Per Filippo, poi, c'è il ricordo di papà Leonardo, un miscuglio di sensazioni fortissime, tra rabbia, dolore e tanta forza. Quando si parla del padre, lo sguardo e il tono di voce cambiano. Probabilmente sarà sempre così. “Sarà per sempre il mio eroe. Anche se non c'è più penso ogni giorno ai suoi insegnamenti, è uno stimolo in più. Pochi giorni prima che morisse gli ho fatto delle promesse e ci penso continuamente. Le ho anche scritte su un foglietto. Una è persino tatuata sul mio corpo. Da qui trovo la forza per andare avanti, nonostante l'anno scorso abbia fatto fatica ad accettare quello che è successo. Grazie a lui, oltre – naturalmente – a mia madre e mia sorella, riesco a superare tutto. Non credo che metabolizzerò mai quello che è successo, ma impari a conviverci perché sei obbligato. La vita mi ha messo davanti questo scoglio da superare, ma se non cercassi di andare avanti sarebbe ancora peggio”. Come detto, Baldi troverà Tseng: dopo Borg, il giovane taiwanese ha superato 7-6 6-3 Marco Trungelliti (n.4 del draw) in un match spettacolare, ben giocato, in cui ha mostrato tutte le sue qualità: grande intensità e due gambe-motorino. L'argentino ha sciupato un break di vantaggio nel primo set, poi qualche occasione qua e là nel resto dell'incontro. A fine partita, ha spaccato due racchette in preda alla rabbia. Da parte sua, Tseng ha intrapreso una collaborazione con Dominik Hrbaty, ex n.12 ATP che era molto sveglio tatticamente. Un connubio interessante, ma il match avrà un doppio valore per Baldi: in caso di vittoria, continuerebbe a giocare in giorni dall'infinita simbologia. Una motivazione enorme. Infinita.

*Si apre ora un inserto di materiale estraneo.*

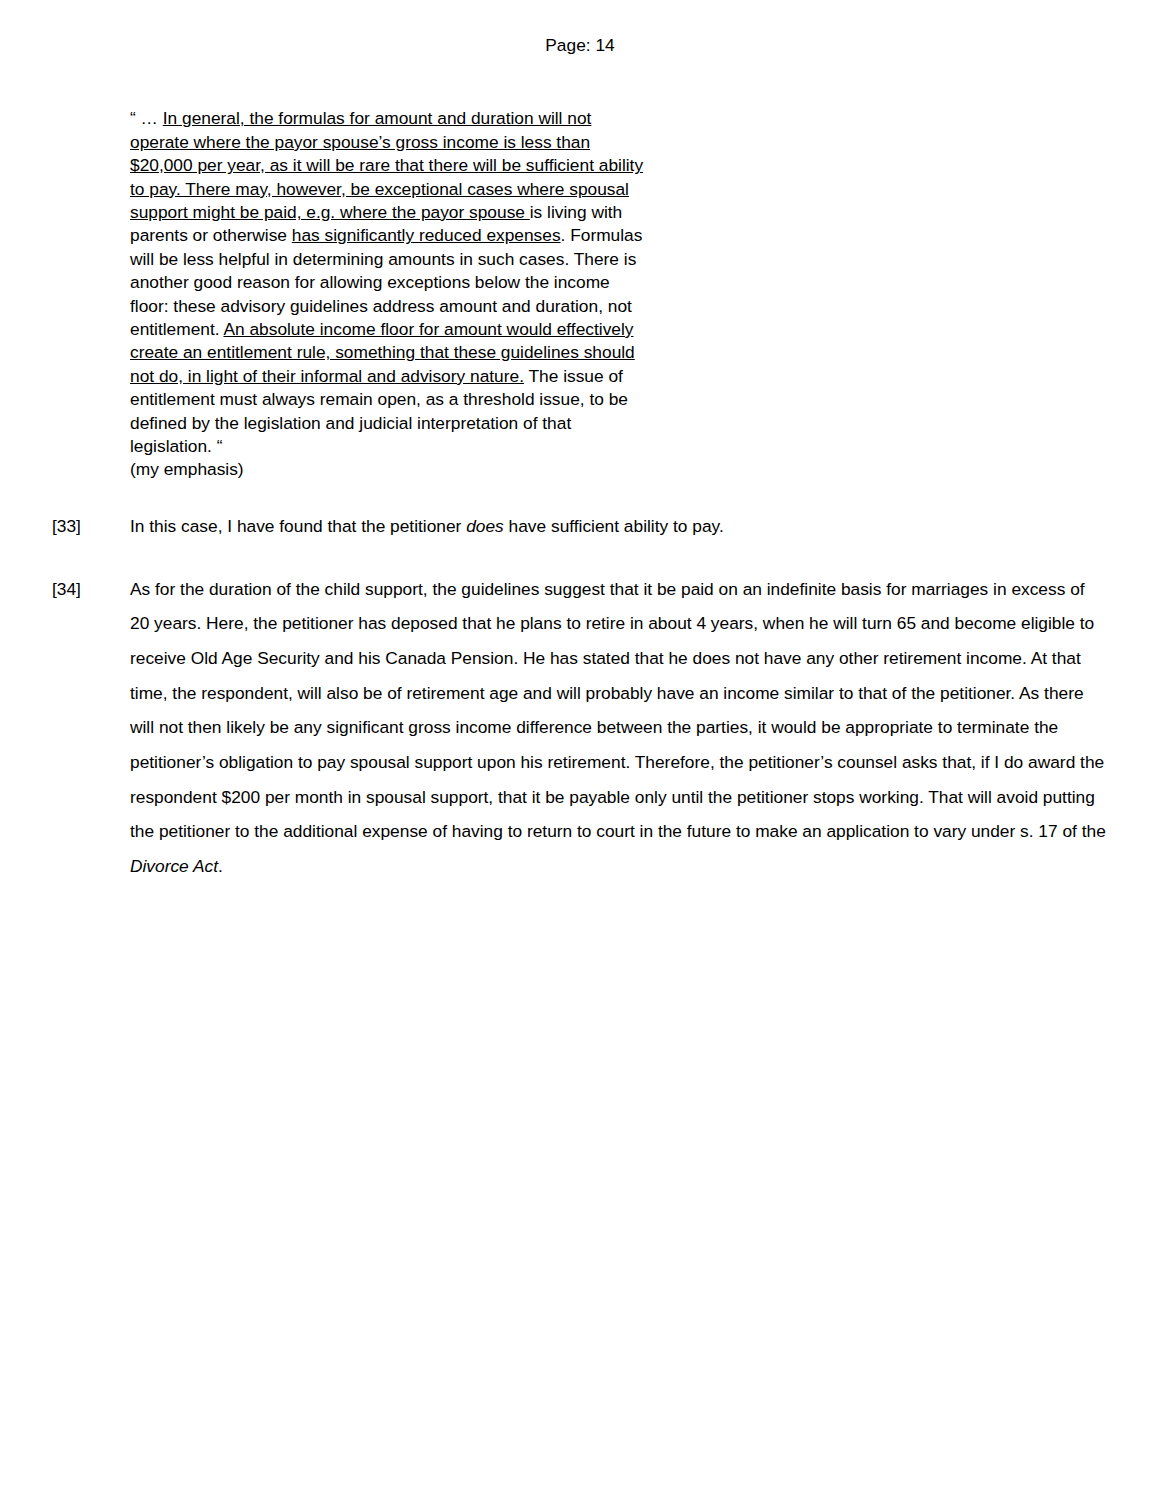Page: 14
“ … In general, the formulas for amount and duration will not operate where the payor spouse’s gross income is less than $20,000 per year, as it will be rare that there will be sufficient ability to pay. There may, however, be exceptional cases where spousal support might be paid, e.g. where the payor spouse is living with parents or otherwise has significantly reduced expenses. Formulas will be less helpful in determining amounts in such cases. There is another good reason for allowing exceptions below the income floor: these advisory guidelines address amount and duration, not entitlement. An absolute income floor for amount would effectively create an entitlement rule, something that these guidelines should not do, in light of their informal and advisory nature. The issue of entitlement must always remain open, as a threshold issue, to be defined by the legislation and judicial interpretation of that legislation. “
(my emphasis)
[33] In this case, I have found that the petitioner does have sufficient ability to pay.
[34] As for the duration of the child support, the guidelines suggest that it be paid on an indefinite basis for marriages in excess of 20 years. Here, the petitioner has deposed that he plans to retire in about 4 years, when he will turn 65 and become eligible to receive Old Age Security and his Canada Pension. He has stated that he does not have any other retirement income. At that time, the respondent, will also be of retirement age and will probably have an income similar to that of the petitioner. As there will not then likely be any significant gross income difference between the parties, it would be appropriate to terminate the petitioner’s obligation to pay spousal support upon his retirement. Therefore, the petitioner’s counsel asks that, if I do award the respondent $200 per month in spousal support, that it be payable only until the petitioner stops working. That will avoid putting the petitioner to the additional expense of having to return to court in the future to make an application to vary under s. 17 of the Divorce Act.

Marcora (ri)parte bene, 6 azzurri negli ottavi

In chiusura di giornata, Bergamo ha accolto l'esordio positivo di Roberto Marcora. Numero 2 del tabellone, il 31enne di Busto Arsizio si propone come candidato “forte” alla vittoria finale. D'altra parte, i risultati delle ultime due settimane parlano chiaro: i quarti al torneo ATP di Pune e la finale a Cherbourg descrivono uno stato di forma straordinario. Non era facile, il match contro Giulio Zeppieri. Nel primo set, in particolare, il 18enne di Latina ha opposto un'accanita resistenza. Sul 2-1 ha persino avuto un paio di palle break che – se trasformate – avrebbero potuto raccontare un match diverso. Marcora, tuttavia, ha confermato maggiore abitudine a questi campi e, una volta strappato il servizio a Zeppieri, ha un po' “stappato” il match. In virtù del grande momento di fiducia, si concede giocate difficili che spesso gli rimangono in campo. La speranza è che continui così, a partire dal match di ottavi in cui si presenta da favorito contro il serbo Pedja Krstin. Il resto della giornata ha visto la caduta di altre teste di serie. In ordine di “gerarchia”, è caduto il numero 3 Frederico Ferreira Silva, eliminato dal francese Baptiste Crepatte. Eliminato anche il giapponese Hiroki Moriya (n.8), sconfitto dal redivivo Illya Marchenko. L'ucraino ha giocato un match perfetto, ordinato. Potrebbe essere lui la sorpresa del torneo, anche se negli ottavi avrà un match complicato contro Roman Safiullin, giocatore in gran forma e reduce dalla vittoria a Cherbourg. Tra l'altro, i due fanno coppia in doppio e torneranno in campo più tardi nel corso della giornata. Con sei azzurri in campo, sarà davvero un giovedì da non perdere. Si parte alle 10.